The solemnities of Great and Holy Week are preceded by a two-day festival commemorating the resurrection of Lazaros the friend of Christ, and the triumphant entry of Christ into the holy city of Jerusalem. These two events punctuate Christ’s Ministry in a most dramatic way (St. John 11:1-12, 19). By causing the final eruption of the unrelenting hostility of His enemies, who had been plotting to kill him, these two events precipitate Christ’s death. At the very same time, however, these same events emphasize His Divine Authority. Through them our Lord and Savior Jesus Christ is revealed as the Source of Life and the Promised Messiah. For this reason, the interlude which separates Great and Holy Week from the Great Fast is Paschal in character. It is the forerunner of Christ’s victory over death and of the inrush of His Kingdom into the life of the world.

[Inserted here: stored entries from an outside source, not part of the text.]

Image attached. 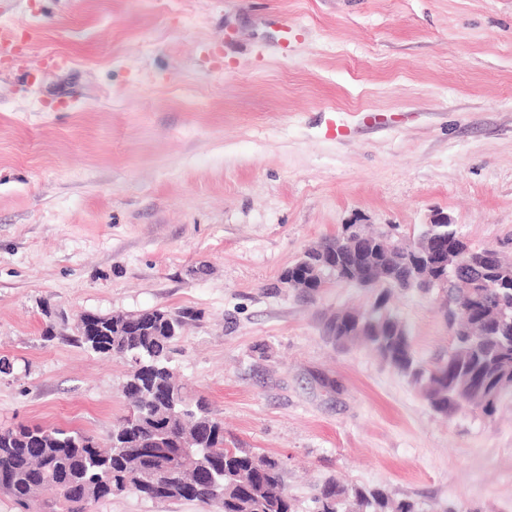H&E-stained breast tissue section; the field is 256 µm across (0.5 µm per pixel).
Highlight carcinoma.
I'll list each match as a JSON object with an SVG mask.
<instances>
[{"instance_id":"cac0c4a2","label":"carcinoma","mask_w":512,"mask_h":512,"mask_svg":"<svg viewBox=\"0 0 512 512\" xmlns=\"http://www.w3.org/2000/svg\"><path fill=\"white\" fill-rule=\"evenodd\" d=\"M457 306L459 289H442V313L456 323L448 357L426 365L414 353L406 326L387 309L388 293L364 312L342 310L328 324L339 345L362 341L419 389L434 412L451 416L470 405L491 414L512 391V289ZM101 326L94 336L71 341L87 351L134 362L123 385L138 411L112 425L99 442L78 430L18 424L0 426V495L19 512H93L114 494L133 493L150 500H188L220 512H295L281 463L247 448L224 447V421L204 399L187 401L175 381L171 346L185 315L167 310L90 317ZM165 434L172 456L159 461L141 449ZM195 439L190 454L176 441ZM313 512H425L422 504L396 498L381 488L351 487L324 481L312 498Z\"/></svg>"}]
</instances>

The Saturday of Lazaros is counted among the Major Feasts of the Orthodox Church. It is celebrated with great reverence and joy. The event of the raising of Lazaros is recorded in the Gospel of Saint John (11:1-45). The hymnography of the feast interprets the theological significance of the event. Accordingly, the resurrection of Lazaros is viewed as the prophecy in action. It prefigures both the resurrection of Christ Our Lord, as well as the General resurrection of all the dead in the end times. Thy hymns of the feast also emphasize the Biblical Truth that the resurrection as such, is more than an event. It is a Person, Christ Himself, Who bestows eternal life now upon all who believe in Him, and not at some obscure future time (St. John 11:25-26).
In addition, the resurrection of Lazaros occasioned the disclosure of Christ’s two natures, the divine and the human. He manifested His Divine power by His foreknowledge of the death of Lazaros and by the final outcome, the miracle of his resurrection. Also, in the course of the dramatic events Jesus Christ displayed deep human emotions. The Gospel records His deep feelings of love, tenderness, sympathy and compassion, as well as distress and sadness. The narrative reports that He sighed from the heart and wept (Saint John 11:5, 33, 36, 38).